Cette définition peut paraître sommaire quand on a présentes à l’es­prit les immenses conquêtes du darwinisme. Mais celui-ci n’est pas en cause, car l’évolutionnisme biologique et le pseudo-évolutionnisme que nous avons ici en vue sont deux doctrines très différentes. La première est née comme une vaste hypothèse de travail, fondée sur des observa­tions où la part laissée à l’interprétation est fort petite. Ainsi, les diffé­rents types constituant la généalogie du cheval peuvent être rangés dans une série évolutive pour deux raisons: la première est qu’il faut un cheval pour engendrer un cheval; la seconde, que des couches de terrain superposées, donc historiquement de plus en plus anciennes, contiennent des squelettes qui varient de façon graduelle depuis la forme la plus récente jusqu’à la plus archaïque. Il devient ainsi haute­ment probable que Hipparion soit l’ancêtre réel de Equus caballus. Le même raisonnement s’applique sans doute à l’espèce humaine et à ses races. Mais quand on passe des faits biologiques aux faits de culture, les choses se compliquent singulièrement. On peut recueillir dans le sol des objets matériels, et constater que, selon la profondeur des couches géologiques, la forme ou la technique de fabrication d’un certain type d’objet varie progressivement. Et pourtant une hache ne donne pas physiquement naissance à une hache, à la façon d’un animal. Dire, dans ce dernier cas, qu’une hache a évolué à partir d’une autre consti­tue donc une formule métaphorique et approximative, dépourvue de la rigueur scientifique qui s’attache à l’expression similaire appliquée aux phénomènes biologiques. Ce qui est vrai d’objets matériels dont la pré­sence physique est attestée dans le sol, pour des époques déterminables, l’est plus encore pour les institutions, les croyances, les goûts, dont le passé nous est généralement inconnu. La notion d’évolution biologique correspond à une hypothèse dotée d’un des plus hauts coefficients de probabilité qui puissent se rencontrer dans le domaine des sciences naturelles; tandis que la notion d’évolution sociale ou culturelle n’ap­porte, tout au plus, qu’un procédé séduisant, mais dangereusement commode, de présentation des faits.

D’ailleurs, cette différence, trop souvent négligée, entre le vrai et le faux évolutionnisme s’explique par leurs dates d’apparition respectives. Sans doute, l’évolutionnisme sociologique devait recevoir une impul­sion vigoureuse de la part de l’évolutionnisme biologique; mais il lui est antérieur dans les faits.
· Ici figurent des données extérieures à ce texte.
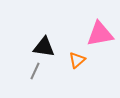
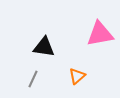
orange triangle: moved 16 px down
gray line: moved 2 px left, 8 px down
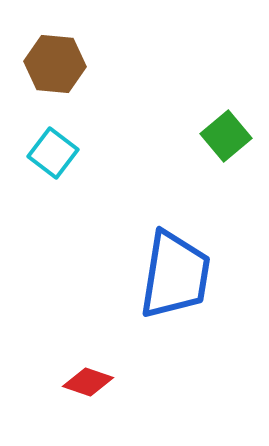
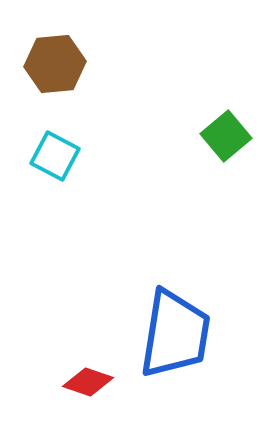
brown hexagon: rotated 10 degrees counterclockwise
cyan square: moved 2 px right, 3 px down; rotated 9 degrees counterclockwise
blue trapezoid: moved 59 px down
Sans remonter jusqu’aux conceptions antiques, reprises par Pascal, assimilant l’humanité à un être vivant qui passe par les stades successifs de l’enfance, de l’adolescence et de la maturité, c’est au xviii’ siècle qu’on voit fleurir les schémas fondamen­taux qui seront, par la suite, l’objet de tant de manipulations: les « spi­rales » de Vico, ses « trois âges » annonçant les « trois états » de Comte, l’« escalier » de Condorcet. Les deux fondateurs de l’évolutionnisme social, Spencer et Tylor4, élaborent et publient leur doctrine avant L’Origine des espèces ou sans avoir lu cet ouvrage. Antérieur à l’évolutionnisme biologique, théorie scientifique, l’évolutionnisme social n’est, trop souvent, que le maquillage faussement scientifique d’un vieux problème philosophique dont il n’est nullement certain que l’observation et l’inductions puissent un jour fournir la clef. »

 

[Claude Lévi-Strauss, Race et histoire, chap. 3, Éd. Gauthier, coll. « Médiations » 1961, pp. 20-26.]



[1] 1. Lévi-Strauss vient d’invoquer la multiplicité et la richesse du fait culturel.